2020-10-03, 16:15–16:55, Best Practices
In an environment where software is constantly changing and new versions of a library should be distributed across thousands of projects, how can you know that your projects are using the right version of a given dependency? What if a OSS library introduces a security vulnerability and you need to make sure that no one is using it in your company? What if an internal library introduces a bad change and you need everyone to upgrade/downgrade? Automating these for hundreds or thousands of engineers is crucial.
At Netflix, engineers are not immune to the cost of dependency updates. Library owners publish new versions of their code without a comprehensive understanding of the organizational impact. Application owners ingest new library versions that can fail in obvious or subtle ways, leading to decreased confidence and slower organizational velocity.
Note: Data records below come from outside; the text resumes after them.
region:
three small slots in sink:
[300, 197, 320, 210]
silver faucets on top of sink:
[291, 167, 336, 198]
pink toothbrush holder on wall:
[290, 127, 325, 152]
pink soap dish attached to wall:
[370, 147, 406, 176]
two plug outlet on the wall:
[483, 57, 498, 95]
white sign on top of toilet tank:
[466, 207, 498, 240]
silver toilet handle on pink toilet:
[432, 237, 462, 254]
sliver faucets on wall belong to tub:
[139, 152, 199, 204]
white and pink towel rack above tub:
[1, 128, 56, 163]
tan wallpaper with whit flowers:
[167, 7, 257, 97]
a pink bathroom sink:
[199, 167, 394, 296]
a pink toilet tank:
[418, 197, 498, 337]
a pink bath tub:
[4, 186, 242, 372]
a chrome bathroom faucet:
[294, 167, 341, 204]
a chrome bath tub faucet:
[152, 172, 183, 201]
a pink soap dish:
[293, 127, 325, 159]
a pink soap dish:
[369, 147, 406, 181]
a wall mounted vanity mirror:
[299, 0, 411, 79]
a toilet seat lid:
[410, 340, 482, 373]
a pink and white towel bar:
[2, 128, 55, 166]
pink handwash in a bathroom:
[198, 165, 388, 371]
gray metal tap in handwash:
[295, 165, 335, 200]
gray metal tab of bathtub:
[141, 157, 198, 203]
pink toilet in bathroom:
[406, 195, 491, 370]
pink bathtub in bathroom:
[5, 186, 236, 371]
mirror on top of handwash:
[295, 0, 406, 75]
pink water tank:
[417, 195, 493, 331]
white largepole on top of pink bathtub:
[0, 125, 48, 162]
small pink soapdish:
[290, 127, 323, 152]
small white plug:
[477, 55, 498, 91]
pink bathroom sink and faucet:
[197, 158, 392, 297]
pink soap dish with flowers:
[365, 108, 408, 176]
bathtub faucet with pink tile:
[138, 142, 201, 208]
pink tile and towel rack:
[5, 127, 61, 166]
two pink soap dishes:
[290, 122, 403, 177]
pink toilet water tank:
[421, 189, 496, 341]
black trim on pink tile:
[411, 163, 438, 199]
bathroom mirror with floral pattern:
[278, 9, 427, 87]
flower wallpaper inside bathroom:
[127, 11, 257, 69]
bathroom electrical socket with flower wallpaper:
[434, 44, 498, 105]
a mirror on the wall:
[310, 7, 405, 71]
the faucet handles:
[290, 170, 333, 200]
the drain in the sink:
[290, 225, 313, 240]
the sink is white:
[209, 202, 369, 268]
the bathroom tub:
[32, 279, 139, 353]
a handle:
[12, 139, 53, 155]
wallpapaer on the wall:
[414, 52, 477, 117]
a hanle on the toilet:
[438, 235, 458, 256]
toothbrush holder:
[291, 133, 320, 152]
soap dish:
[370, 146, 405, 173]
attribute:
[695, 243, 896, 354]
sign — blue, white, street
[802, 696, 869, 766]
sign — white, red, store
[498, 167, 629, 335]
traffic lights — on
But these are problems we understand, and tooling can help.
After years of evolving our build, we've developed a few conceptual models of dependency management. Dependency management is hard, and in all cases there are compromises, and you the build owner should be conscious of which choices you're making and what else is available.
On this session, we'll introduce some tools we've developed at Netflix which attack dependency issues on a large scale to make it easier for every JVM engineer at Netflix and how we react to the scenarios mentioned above.
While most of our tooling is build around Gradle, the learnings from this talk can be applied to other build tools such as Maven.